Nevertheless, Yezda Urfa begins the album by sounding more like Yes than Anderson, Wakey and co. ever did themselves - which is what we get with "Give 'Em Some Rawhide Chewies" , an uptempo track particularly reminiscent of "Roundabout" due to it's funky guitar riff and typically Anderson-esque vocal melodies. While it may appeal to some (fans of Yes, mainly), I find it to be "Sacred Baboon" 's weakest song.
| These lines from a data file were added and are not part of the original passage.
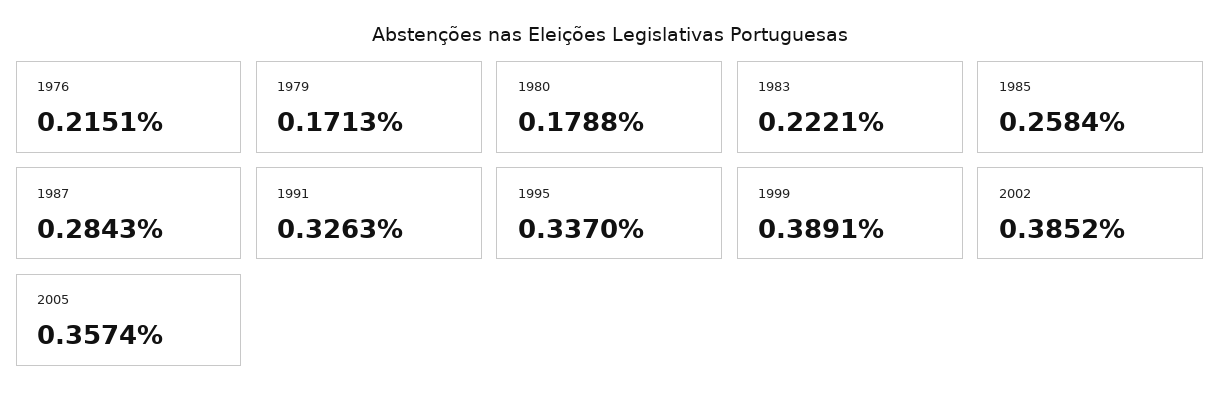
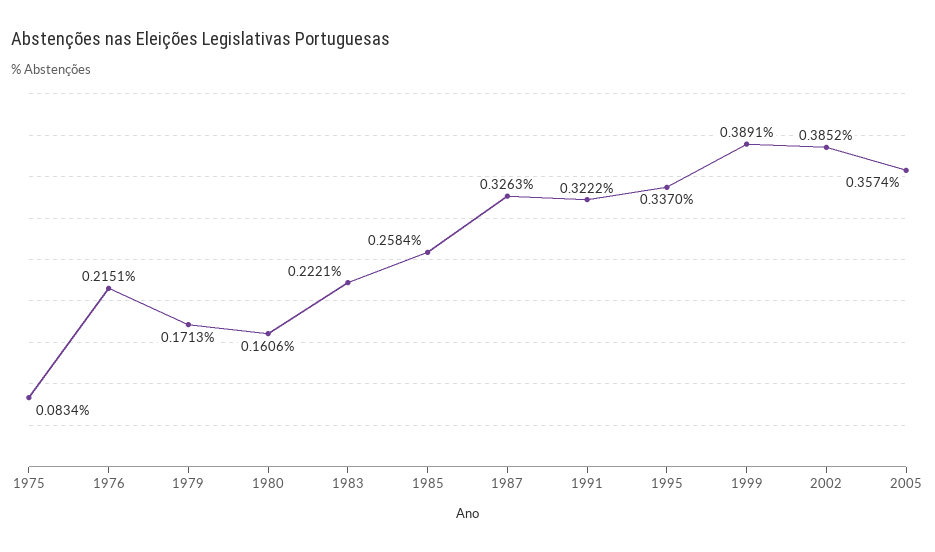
  {
    "1976": 0.2151,
    "1979": 0.1713,
-   "1980": 0.1788,
+   "1980": 0.1606,
    "1983": 0.2221,
    "1985": 0.2584,
-   "1987": 0.2843,
+   "1987": 0.3263,
-   "1991": 0.3263,
+   "1991": 0.3222,
    "1995": 0.337,
    "1999": 0.3891,
    "2002": 0.3852,
-   "2005": 0.3574
+   "2005": 0.3574,
+   "1975": 0.0834
  }

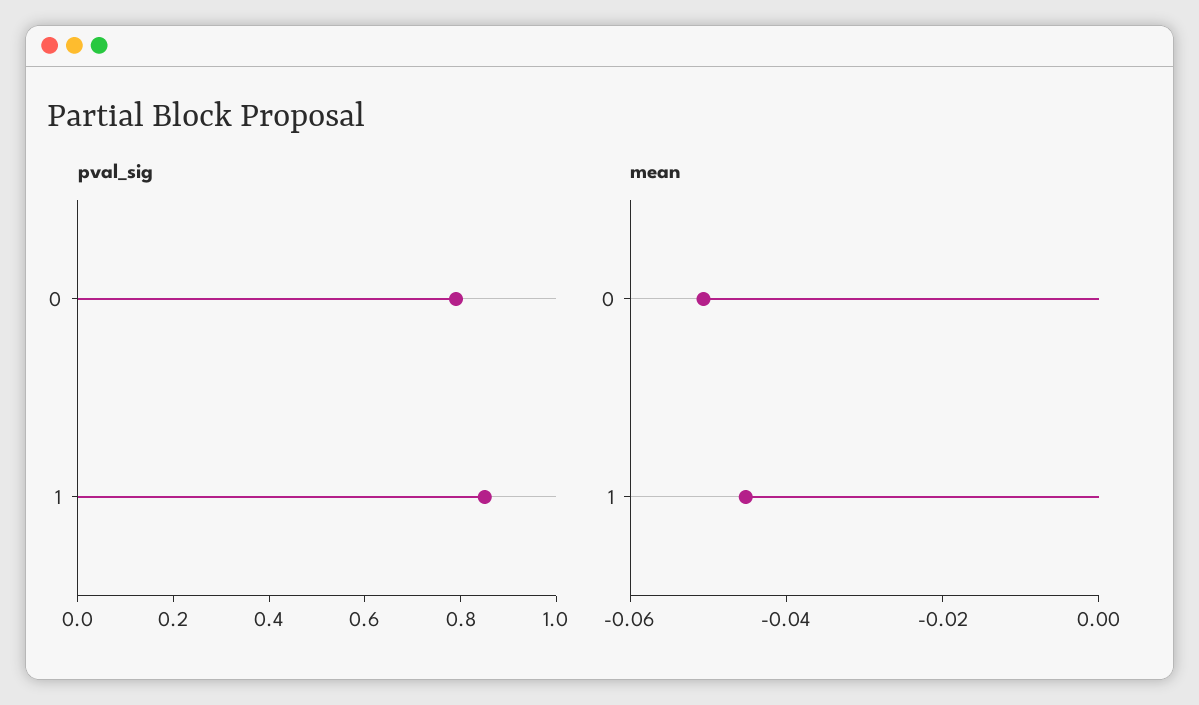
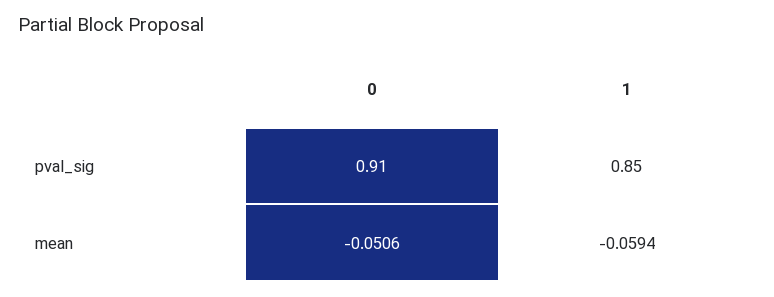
  {
    "pval_sig": {
-     "0": 0.8,
+     "0": 0.91,
      "1": 0.85
    },
    "mean": {
      "0": -0.0506,
-     "1": -0.045
+     "1": -0.0594
    }
  }

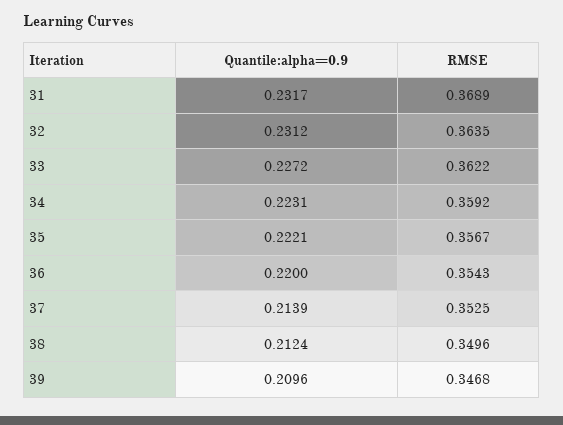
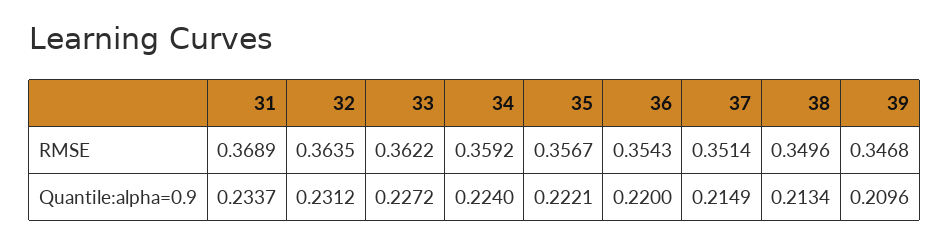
  {
    "Quantile:alpha=0.9": {
-     "31": 0.2317,
+     "31": 0.2337,
      "32": 0.2312,
      "33": 0.2272,
-     "34": 0.2231,
+     "34": 0.224,
      "35": 0.2221,
      "36": 0.22,
-     "37": 0.2139,
+     "37": 0.2149,
-     "38": 0.2124,
+     "38": 0.2134,
      "39": 0.2096
    },
    "RMSE": {
      "31": 0.3689,
      "32": 0.3635,
      "33": 0.3622,
      "34": 0.3592,
      "35": 0.3567,
      "36": 0.3543,
-     "37": 0.3525,
+     "37": 0.3514,
      "38": 0.3496,
      "39": 0.3468
    }
  }

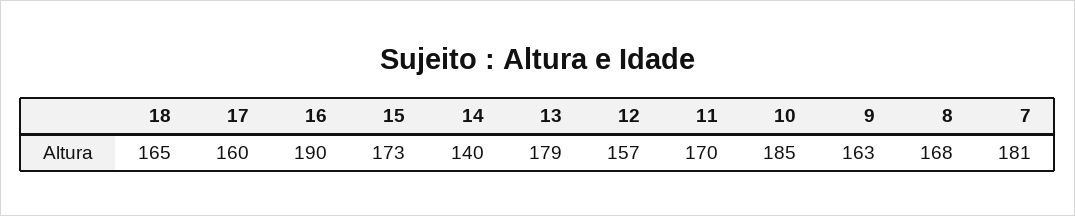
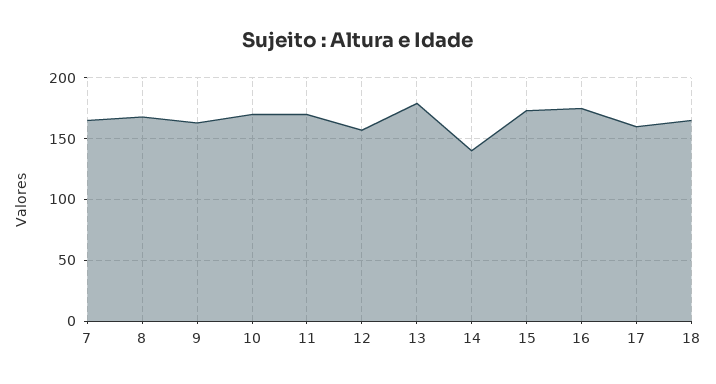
  {
    "18": 165,
    "17": 160,
-   "16": 190,
+   "16": 175,
    "15": 173,
    "14": 140,
    "13": 179,
    "12": 157,
    "11": 170,
-   "10": 185,
+   "10": 170,
    "9": 163,
    "8": 168,
-   "7": 181
+   "7": 165
  }

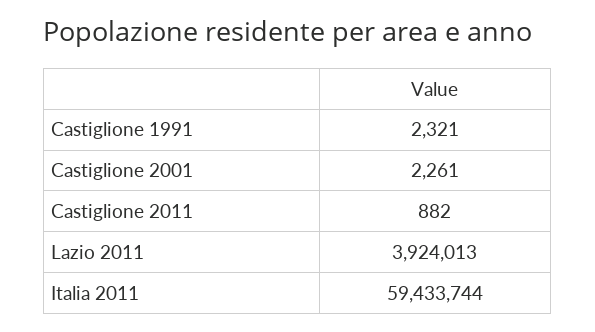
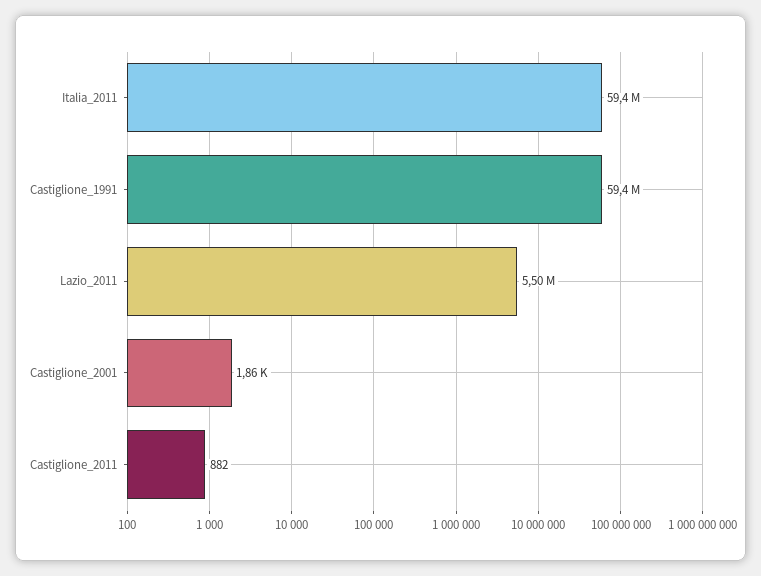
  {
-   "Castiglione 1991": 2321,
+   "Castiglione 1991": 59400000,
-   "Castiglione 2001": 2261,
+   "Castiglione 2001": 1860,
    "Castiglione 2011": 882,
-   "Lazio 2011": 3924013,
+   "Lazio 2011": 5500000,
    "Italia 2011": 59433744
  }

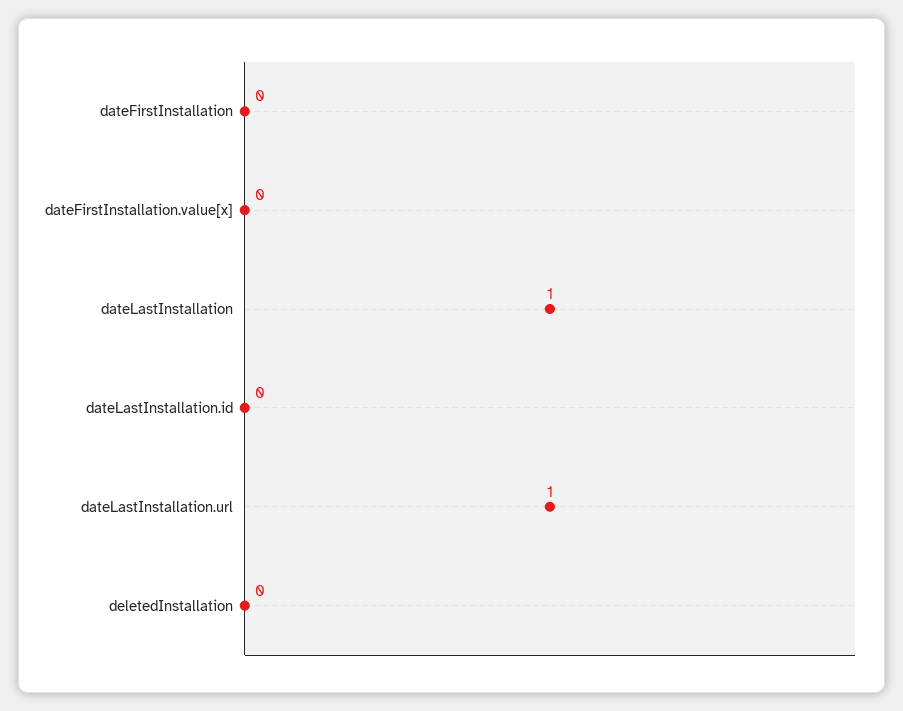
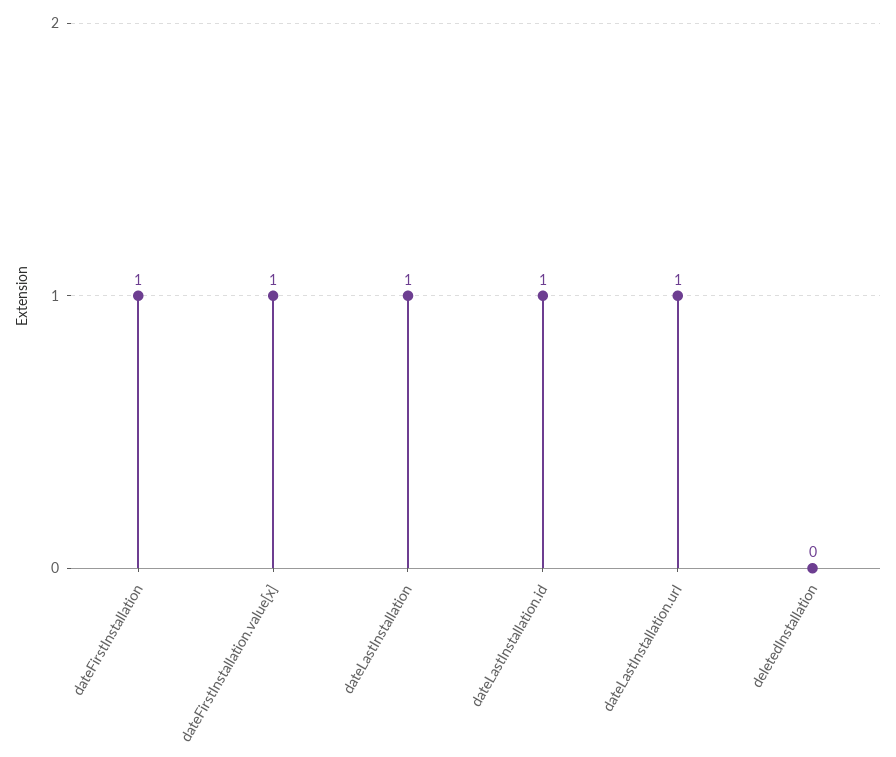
  {
-   "dateFirstInstallation": 0,
+   "dateFirstInstallation": 1,
-   "dateFirstInstallation.value[x]": 0,
+   "dateFirstInstallation.value[x]": 1,
    "dateLastInstallation": 1,
-   "dateLastInstallation.id": 0,
+   "dateLastInstallation.id": 1,
    "dateLastInstallation.url": 1,
    "deletedInstallation": 0
  }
After the disappointing opening number, the album takes a significant upturn with "Cancer of the band" . The main theme doesn't really grab me, but it's simple and pleasant enough to whistle along to; the song's true strength lies in the intricate instrumental parts that pop up in between the vocal section: in particular, the weird, yet totally catchy interlude first heard around 5:44 is probably my favourite spot on the entire album.

Next comes the 10 minute "Tota in the Moya": after a short propulsive intro an interesting theme with well-crafted tonality changes is established by the guitar, soon joined by Rodenbaugh and the rest of the band; after about 4 minutes, this section is replaced by an even more fascinating instrumental prog excursion featuring outstanding riffs which replace each other practically every few seconds;the song concludes with a major-key verse section - it's considerably simpler and mellower, but the band's complex compositional tendencies still manifest themselves occasionally.

"Boris." , a relatively short track guided by Rodenbaugh, is decent, but as the music doesn't really shine when the band is in the accompaniment backseat, it's one of the album's weaker songs.

"Flow Guides Aren't My Bag" is one of the more accessible tracks on the album - and one of the catchiest too, with the sweet harmonic minor melodies and mighty riffing providing a very enjoyable listen (unfortunately, spoiled by yet another bizarre and out-of-place vocal section copied from GG).

I don't consider "(My Doc Told Me I Had), Doggie Head" (what?) to be a highlight, as throughout it's duration it sounds kinda forced and there isn't much to latch onto. Nevertheless, fans of awkward time sigs, "difficult" music and frighteningly weird song titles should love this one as well.

And finally, we have another strong prog number in "3, Almost 4, 6 Yeah". The intro theme is my favorite part of the (practically instrumental) song, but, once again, there is a great deal of mighty riffing throughout, even augmented by a guitar-based classical interlude.

Overall, one of the most creative and adventurous statements of 70s prog rock. To some, the compositions may appear too frantic and overdone (they frequently are), but those who appreciate interesting, challenging music should love this album.